Why the old page stays
CloudFront is a CDN — it stores a copy of your files at dozens of edge locations around the world so readers get them from the nearest server rather than reaching all the way to S3 in us-east-1. That copy is called a cache entry.
When you upload a new index.html to S3, the edge caches do not know about it. They keep serving the old copy until one of two things happens:
- The TTL (time-to-live) on the cached object expires and the edge fetches a fresh copy from S3.
- You send an invalidation request that tells CloudFront to discard the cached copy immediately.
The default TTL for an S3-origin distribution can be 24 hours. Waiting that long after every redeploy is impractical. Use an invalidation instead.
Invalidate the cache
# EXAMPLE123DIST is a PLACEHOLDER distribution id — use your own.
aws cloudfront create-invalidation \
--distribution-id EXAMPLE123DIST \
--paths "/index.html"EXAMPLE123DIST is a placeholder.
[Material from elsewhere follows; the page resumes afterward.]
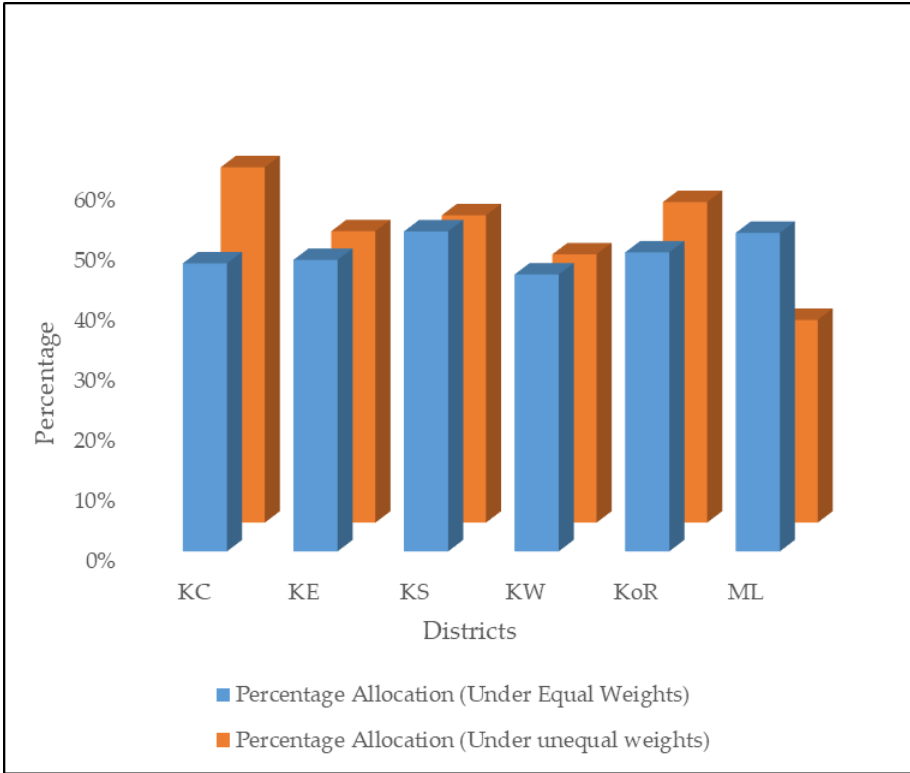
Figure 3. Water allocation under homogenous and heterogenous weights (scenario 3).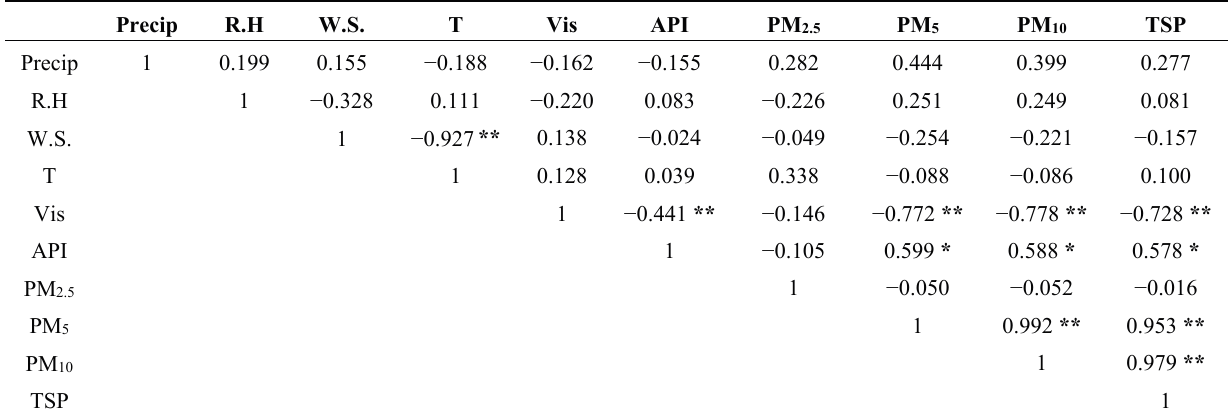
Table 3. Relationships between PM, air quality and meteorological parameters during the sampling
Find your real distribution ID in the CloudFront console (it looks like E1ABCD2EFGHIJK) or by running:
aws cloudfront list-distributions --query 'DistributionList.Items[*].[Id,DomainName]' --output tableAfter the invalidation completes (usually under 60 seconds), all edge locations will fetch the new index.html from S3 on the next request.
Cost
Each invalidation request is free for the first 1,000 paths per month. One path (/index.html) counts as one. For the low deployment frequency of a learning project this is always free.
Verify
Open your CloudFront URL in a browser (or use curl). You should see the updated page that calls the API and renders the item list. If you see the old static content, wait 30 seconds and try again — the invalidation may still be propagating.